Elaine and my mother moved fast and seriously, as if they might be angry, a loop of my mother's hair falling out of its band. After they'd shoved the couch into the back of the van, they went back inside and brought out a matching chair and ottoman.
"Okay, let's go," my mother said.
The back was full, so I sat in the front, on her lap.
My mother and Elaine were giddy. This was the reason for my vigilance and worry: to arrive at this moment, see my mother joyful and content.

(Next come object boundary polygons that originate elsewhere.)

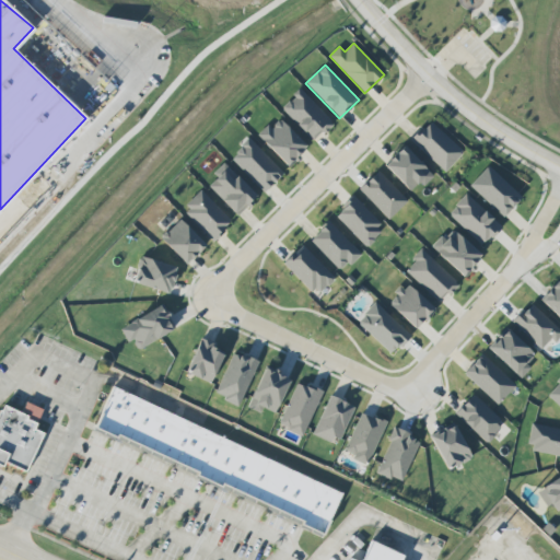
[(281,107),(313,142),(333,124),(301,89),(281,107)]
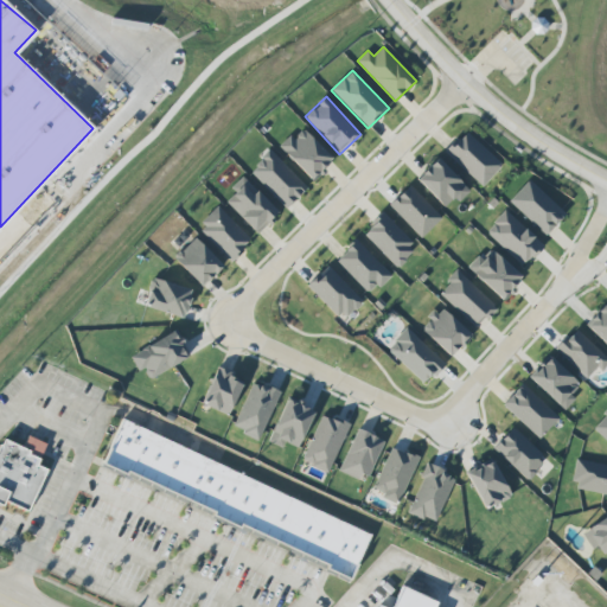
[(334,158),(302,129),(293,139),(289,135),(278,147),(313,180),(334,158)]
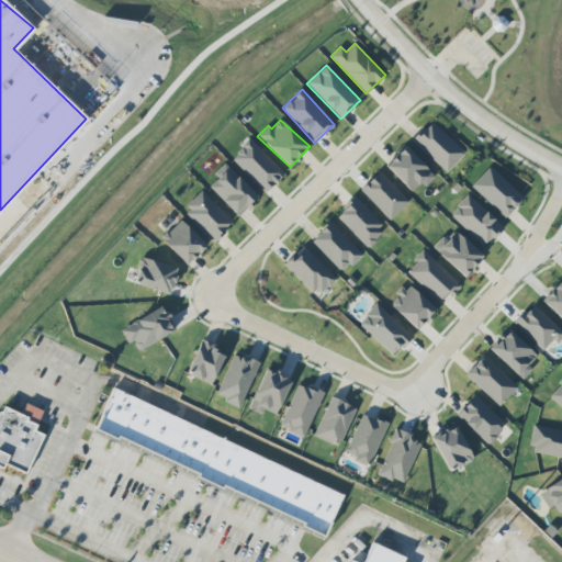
[(447,172),(464,154),(431,121),(413,141),(447,172)]
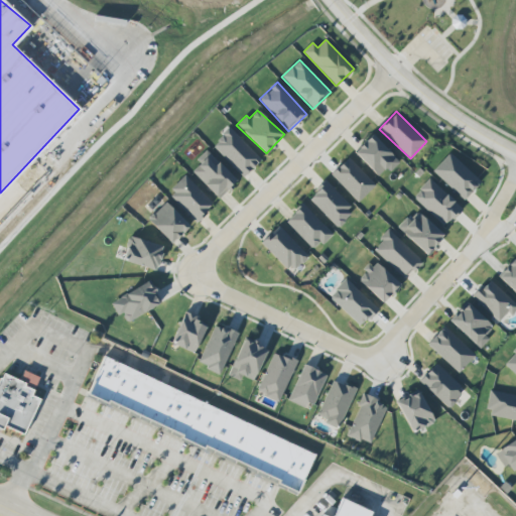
[(212,145),(243,177),(261,160),(231,128),(212,145)]
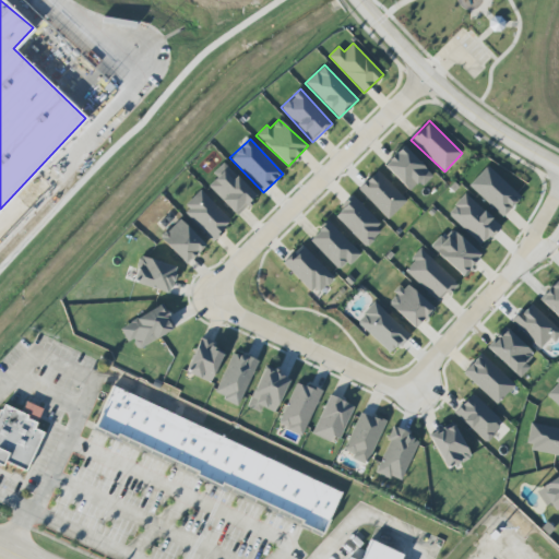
[(423,186),(432,176),(404,146),(384,165),(409,191),(419,181),(423,186)]
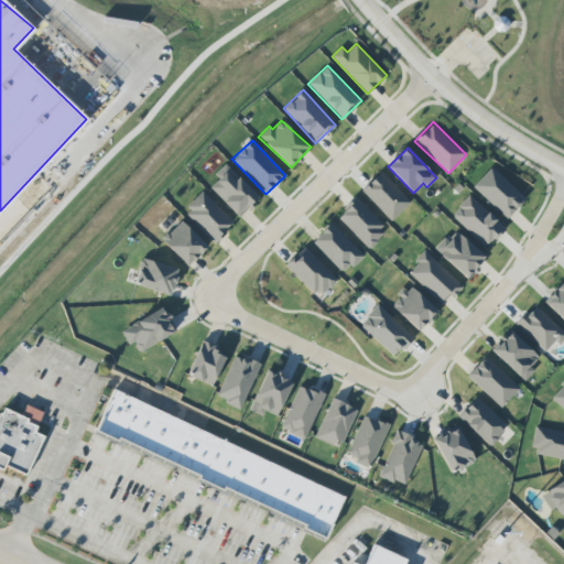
[(209,188),(240,217),(259,197),(225,164),(215,174),(219,179),(209,188)]
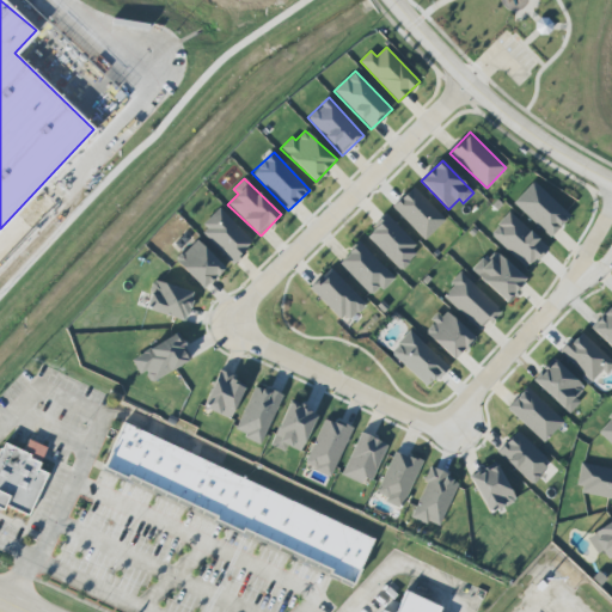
[(570,215),(533,181),(513,203),(550,238),(570,215)]
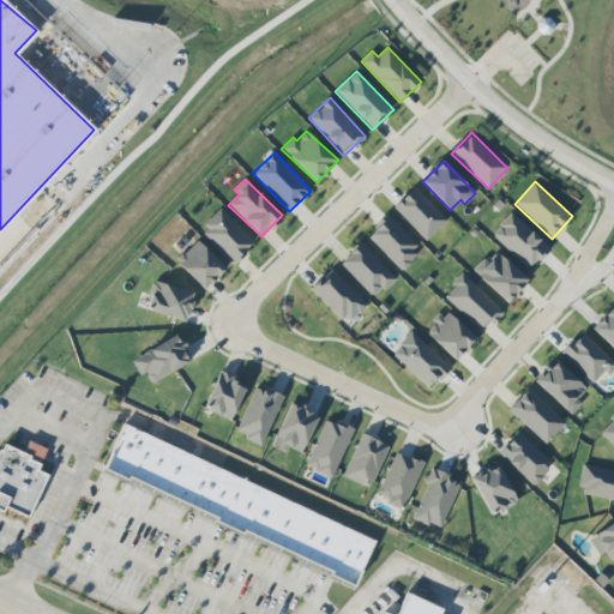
[(447,221),(416,187),(395,208),(426,241),(447,221)]
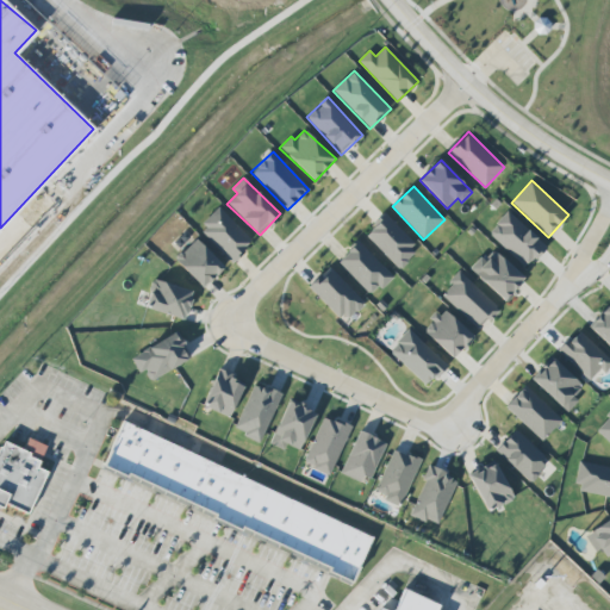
[(231,262),(253,242),(219,207),(199,226),(231,262)]
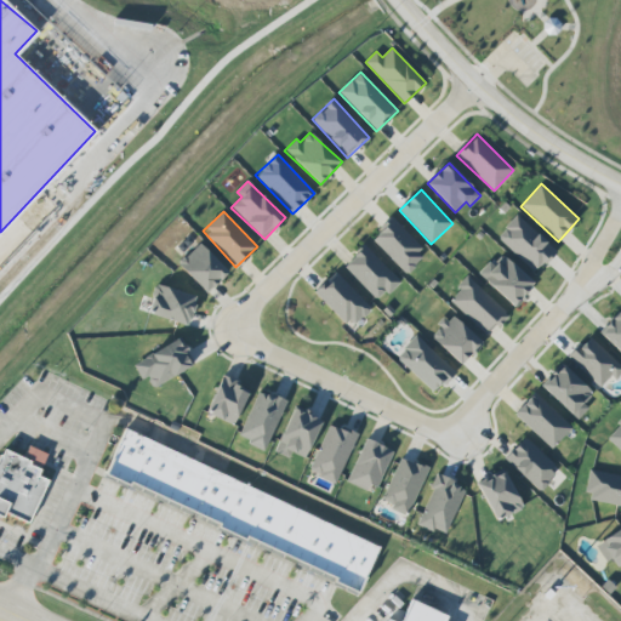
[(556,251),(517,215),(496,238),(535,273),(556,251)]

Elaine turned out of the driveway and onto a two-lane road. A moment later two cop cars sped past us, going in the opposite direction.
"They might be coming for us!" Elaine said.
"We might have gone to jail!" my mother said, laughing.
I didn't understand her jaunty tone. If we went to jail, we'd be separated. As far as I understood, they didn't keep children and adults in the same cells.
The next day, my father called. "Hey, did you break in and take the couch?" he asked. He laughed. He had a silent alarm, he said. It had rung in the local police station, four cop cars had sped to the house, arriving just after we left.
"Yes, we did," she said, a flaunt in her voice.
For years, I was haunted by the idea of a silent alarm and how close we'd been to danger without knowing it.